This super simple Dahl recipe is a fast, nutritious meal that the whole family will love. It's one of the most popular recipes here at Well Nourished.
Prep: 10 minutes
Cook: 20 minutes
2 tbsp butter, ghee or coconut oil
1 onion/s (large) peeled and diced
3 clove/s garlic - peeled and sliced or crushed
3 cm ginger root - peeled and finely diced
1 carrot/s (large) grated
1 zucchini/s - grated
1 tsp cumin seeds
1 tsp ground cumin
1 tsp ground coriander
2 tsp mustard seeds
2 tsp garam masala
1 tsp ground turmeric
350 g roma tomatoe/s - roughly chopped or
1 can of tinned tomatoes
200 g split red lentils - dried (1 cup)
400 ml canned coconut milk - or cream (the cream gives a richer, creamier consistency)
350 ml chicken stock or bone broth - or vegetable stock or water
3 tbsp almond meal
Chilli flakes -to taste
Sea salt and freshly ground black pepper - to taste (the salt really brings out the flavour a lot here)
1 lime/s - juice and zest to finish
1 bunch/s fresh coriander leaves - roughly chopped
Optional (but yummy): 6 fresh curry leaves
Serve: Rice, quinoa or cauliflower rice (to serve)
1. In a medium sized pot, over a low to moderate heat, add the butter, ghee or coconut oil. Sauté the onion, garlic, ginger and spices for two minutes.
2. Now add the grated carrot, zucchini, tomatoes, lentils, coconut milk, water and almond meal. Season well, stir and leave to simmer for 15 to 20 minutes until the lentils are cooked and most of the moisture is absorbed.

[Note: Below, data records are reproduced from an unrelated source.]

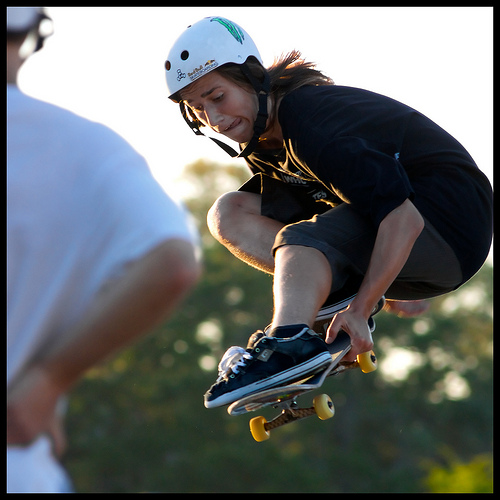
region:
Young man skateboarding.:
[155, 13, 491, 446]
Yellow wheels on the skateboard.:
[245, 350, 382, 448]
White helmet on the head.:
[158, 13, 275, 150]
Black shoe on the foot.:
[195, 321, 333, 413]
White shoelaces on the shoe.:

3. Finish with coriander leaves and lime. Season again if necessary (sea salt lifts the flavours in this so make sure you add it).
4. I always serve this with brown rice or quinoa and either fresh or dried chilli so the heat can be adjusted by each individual.
1. Chop the garlic and ginger, 2 seconds, speed 5. Add the onion, carrot, and zucchini and chop 5-10 seconds speed 5.
2. Add the spices and a tablespoon of ghee or coconut oil and sauté 5 minutes, speed 2, temp 100.
3. Now add the tomatoes, lentils, coconut milk, water and almond meal, a good pinch of sea salt and pepper, and cook 20 minutes, reverse speed 1, temp 100.
1. Serve with fresh lime and coriander leaves over rice, cauliflower rice or quinoa.
2. Its lovely on toast for breakfast (with or without an egg).
Re-heat in a pot over a low heat until just hot.
1. Airtight in the fridge or freezer. The flavour actually improves with time. A little extra cooking time might be needed if your lentils are not split.
Vegan: Choose coconut oil and coconut milk.
Coconut-free: Replace the coconut milk with full-fat natural yoghurt and choose ghee or butter.
Grain-free: Serve over a baked potato or sweet potato, cauliflower rice or quinoa.
Nut-free: Leave the almond meal out.
Turn it into a soup: Add a little extra stock and blend to make a delicious Indian red lentil soup.
Make it meaty: You can use this as a curry base (sauce)
and add any meat you like to this.
Make it go further: Add in a can of drained and rinsed chickpeas
More vegetables: You can also add extra vegetables. Pumpkin, sweet potato, peas, chopped celery, beans, cauliflower, and broccoli would work well. I also love a couple of handfuls of baby spinach added at the very end.
Breakfast: Leftovers are totally delicious on wholegrain toast for a protein rich breakfast.
1. A little natural yogurt or coconut cream on top of the dhal also often helps little ones adjust to the spiciness.
2. If you're serving it with rice, cook-up extra (2 cups) and make my Baked Brown Rice Pudding for a quick, healthy breakfast tomorrow.